══ SOURCE MATERIAL

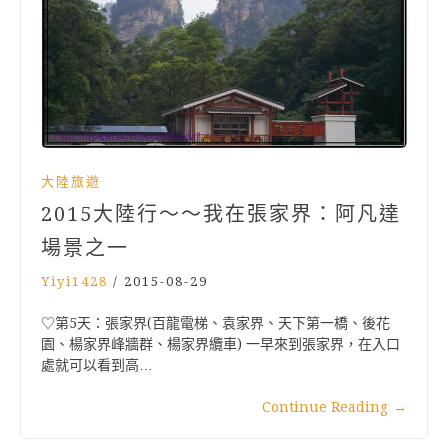
大陸旅遊
2015大陸行～～我在張家界：阿凡達
場景之一
Yiyi1428
/
2015-08-29
♡第5天：張家界(百龍電梯、袁家界、天下第一橋、後花
園、楊家界峰牆群、楊家界纜車) 一早來到張家界，在入口
處就可以看到高…
Continue Reading
→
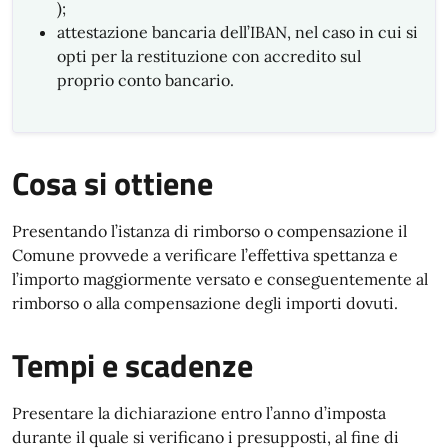
);
attestazione bancaria dell’IBAN, nel caso in cui si
opti per la restituzione con accredito sul
proprio conto bancario.
Cosa si ottiene
Presentando l’istanza di rimborso o compensazione il
Comune provvede a verificare l’effettiva spettanza e
l’importo maggiormente versato e conseguentemente al
rimborso o alla compensazione degli importi dovuti.
Tempi e scadenze
Presentare la dichiarazione entro l’anno d’imposta
durante il quale si verificano i presupposti, al fine di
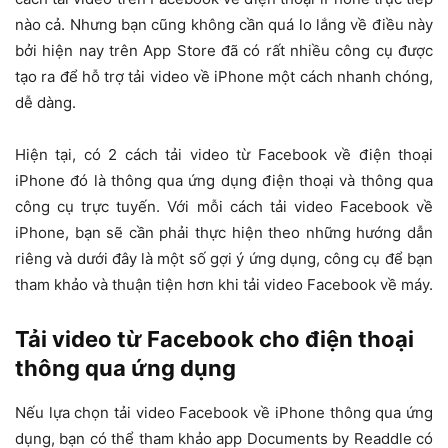
nào cả. Nhưng bạn cũng không cần quá lo lắng về điều này
bởi hiện nay trên App Store đã có rất nhiều công cụ được
tạo ra để hỗ trợ tải video về iPhone một cách nhanh chóng,
dễ dàng.
Hiện tại, có 2 cách tải video từ Facebook về điện thoại
iPhone đó là thông qua ứng dụng điện thoại và thông qua
công cụ trực tuyến. Với mỗi cách tải video Facebook về
iPhone, bạn sẽ cần phải thực hiện theo những hướng dẫn
riêng và dưới đây là một số gợi ý ứng dụng, công cụ để bạn
tham khảo và thuận tiện hơn khi tải video Facebook về máy.
Tải video từ Facebook cho điện thoại
thông qua ứng dụng
Nếu lựa chọn tải video Facebook về iPhone thông qua ứng
dụng, bạn có thể tham khảo app Documents by Readdle có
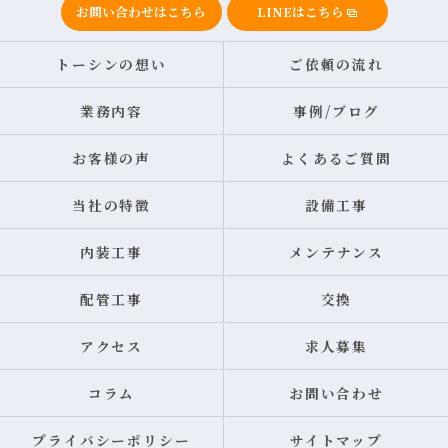
お問い合わせはこちら
LINEはこちら
トーシンの想い
ご依頼の流れ
業務内容
事例/ブログ
お客様の声
よくあるご質問
当社の特徴
設備工事
内装工事
メンテナンス
配管工事
交換
アクセス
求人募集
コラム
お問い合わせ
プライバシーポリシー
サイトマップ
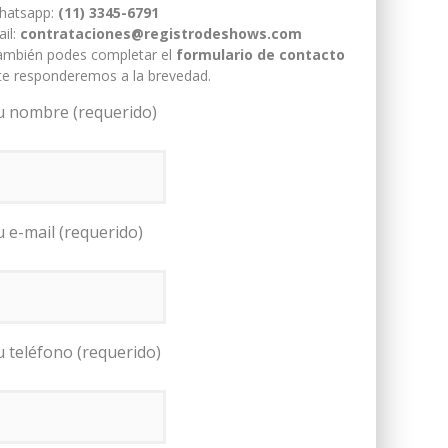
hatsapp:
(11) 3345-6791
il:
contrataciones@registrodeshows.com
ambién podes completar el
formulario de contacto
te responderemos a la brevedad.
u nombre (requerido)
u e-mail (requerido)
u teléfono (requerido)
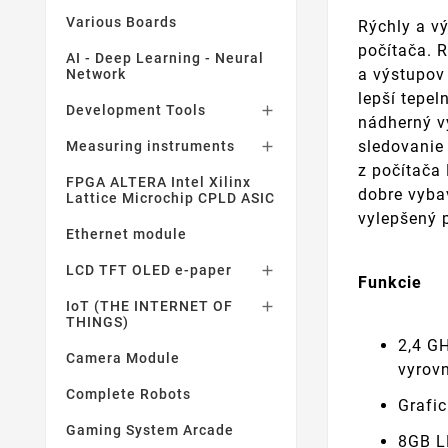
Various Boards
Rýchly a v
počítača. 
AI - Deep Learning - Neural
a výstupov
Network
lepší tepe
Development Tools

nádherný v
sledovanie
Measuring instruments

z počítača
FPGA ALTERA Intel Xilinx
dobre vyba
Lattice Microchip CPLD ASIC
vylepšený 
Ethernet module
LCD TFT OLED e-paper

Funkcie
IoT (THE INTERNET OF

THINGS)
2,4 G
Camera Module
vyrov
Complete Robots
Grafic
Gaming System Arcade
8GB 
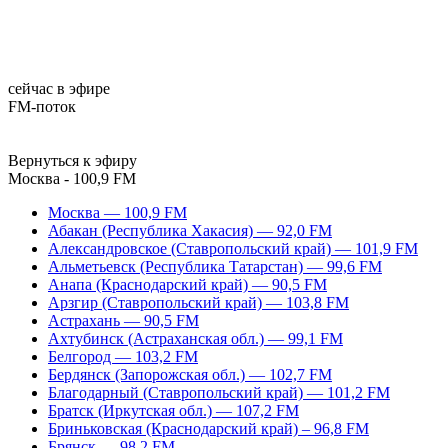
сейчас в эфире
FM-поток
Вернуться к эфиру
Москва - 100,9 FM
Москва — 100,9 FM
Абакан (Республика Хакасия) — 92,0 FM
Александровское (Ставропольский край) — 101,9 FM
Альметьевск (Республика Татарстан) — 99,6 FM
Анапа (Краснодарский край) — 90,5 FM
Арзгир (Ставропольский край) — 103,8 FM
Астрахань — 90,5 FM
Ахтубинск (Астраханская обл.) — 99,1 FM
Белгород — 103,2 FM
Бердянск (Запорожская обл.) — 102,7 FM
Благодарный (Ставропольский край) — 101,2 FM
Братск (Иркутская обл.) — 107,2 FM
Бриньковская (Краснодарский край) – 96,8 FM
Брянск — 98,2 FM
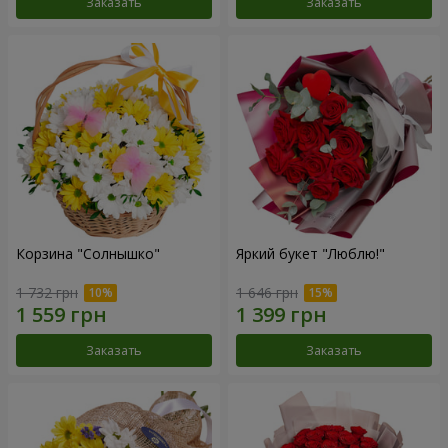
Заказать
Заказать
Корзина "Солнышко"
Яркий букет "Люблю!"
1 732 грн
1 646 грн
Заказать
Заказать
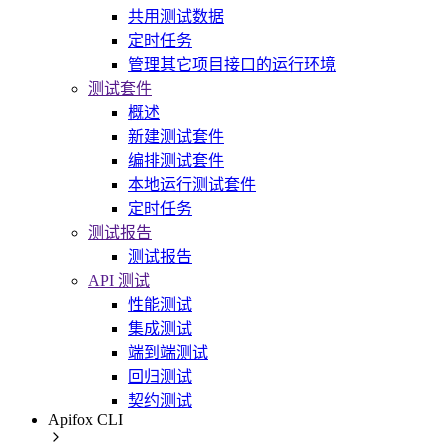
共用测试数据
定时任务
管理其它项目接口的运行环境
测试套件
概述
新建测试套件
编排测试套件
本地运行测试套件
定时任务
测试报告
测试报告
API 测试
性能测试
集成测试
端到端测试
回归测试
契约测试
Apifox CLI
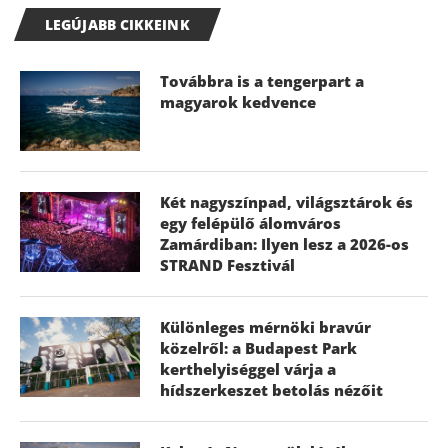
LEGÚJABB CIKKEINK
Továbbra is a tengerpart a
magyarok kedvence
Két nagyszínpad, világsztárok és
egy felépülő álomváros
Zamárdiban: Ilyen lesz a 2026-os
STRAND Fesztivál
Különleges mérnöki bravúr
közelről: a Budapest Park
kerthelyiséggel várja a
hídszerkeszet betolás nézőit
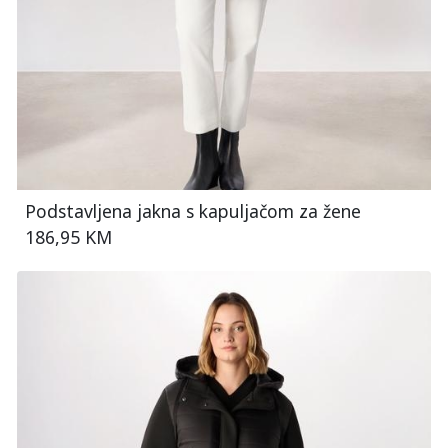
Podstavljena jakna s kapuljačom za žene
186,95 KM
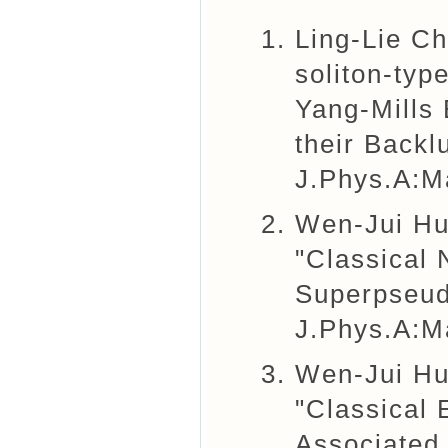
Ling-Lie C
soliton-typ
Yang-Mills 
their Backl
J.Phys.A:M
Wen-Jui Hu
"Classical
Superpseudo
J.Phys.A:M
Wen-Jui Hu
"Classical 
Associated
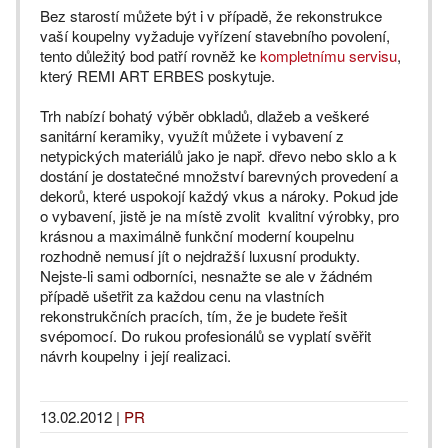
Bez starostí můžete být i v případě, že rekonstrukce
vaší koupelny vyžaduje vyřízení stavebního povolení,
tento důležitý bod patří rovněž ke
kompletnímu servisu
,
který REMI ART ERBES poskytuje.
Trh nabízí bohatý výběr obkladů, dlažeb a veškeré
sanitární keramiky, využít můžete i vybavení z
netypických materiálů jako je např. dřevo nebo sklo a k
dostání je dostatečné množství barevných provedení a
dekorů, které uspokojí každý vkus a nároky. Pokud jde
o vybavení, jistě je na místě zvolit kvalitní výrobky, pro
krásnou a maximálně funkční moderní koupelnu
rozhodně nemusí jít o nejdražší luxusní produkty.
Nejste-li sami odborníci, nesnažte se ale v žádném
případě ušetřit za každou cenu na vlastních
rekonstrukčních pracích, tím, že je budete řešit
svépomocí. Do rukou profesionálů se vyplatí svěřit
návrh koupelny i její realizaci.
13.02.2012
|
PR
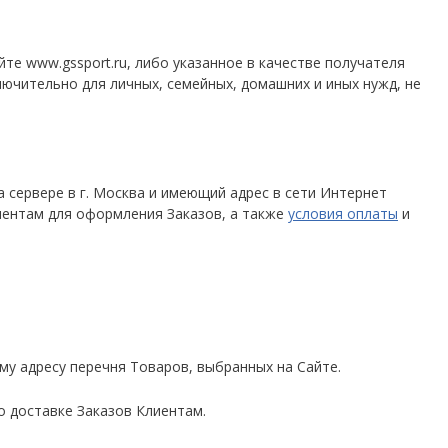
е www.gssport.ru, либо указанное в качестве получателя
лючительно для личных, семейных, домашних и иных нужд, не
сервере в г. Москва и имеющий адрес в сети Интернет
иентам для оформления Заказов, а также
условия оплаты
и
у адресу перечня Товаров, выбранных на Сайте.
о доставке Заказов Клиентам.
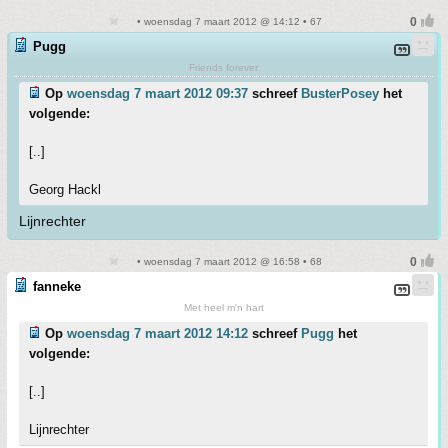
• woensdag 7 maart 2012 @ 14:12 • 67
Pugg
Friends forever
Op
woensdag 7 maart 2012 09:37
schreef
BusterPosey
het
volgende:
[..]
Georg Hackl
Lijnrechter
• woensdag 7 maart 2012 @ 16:58 • 68
fanneke
Met heel m'n hart
Op
woensdag 7 maart 2012 14:12
schreef
Pugg
het
volgende:
[..]
Lijnrechter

════

(DESCRIPTION OF THE TASK): Extract every line of the records above that contains the word "thông".

(SOLUTION):
iPhone đó là thông qua ứng dụng điện thoại và thông qua
thông qua ứng dụng
Nếu lựa chọn tải video Facebook về iPhone thông qua ứng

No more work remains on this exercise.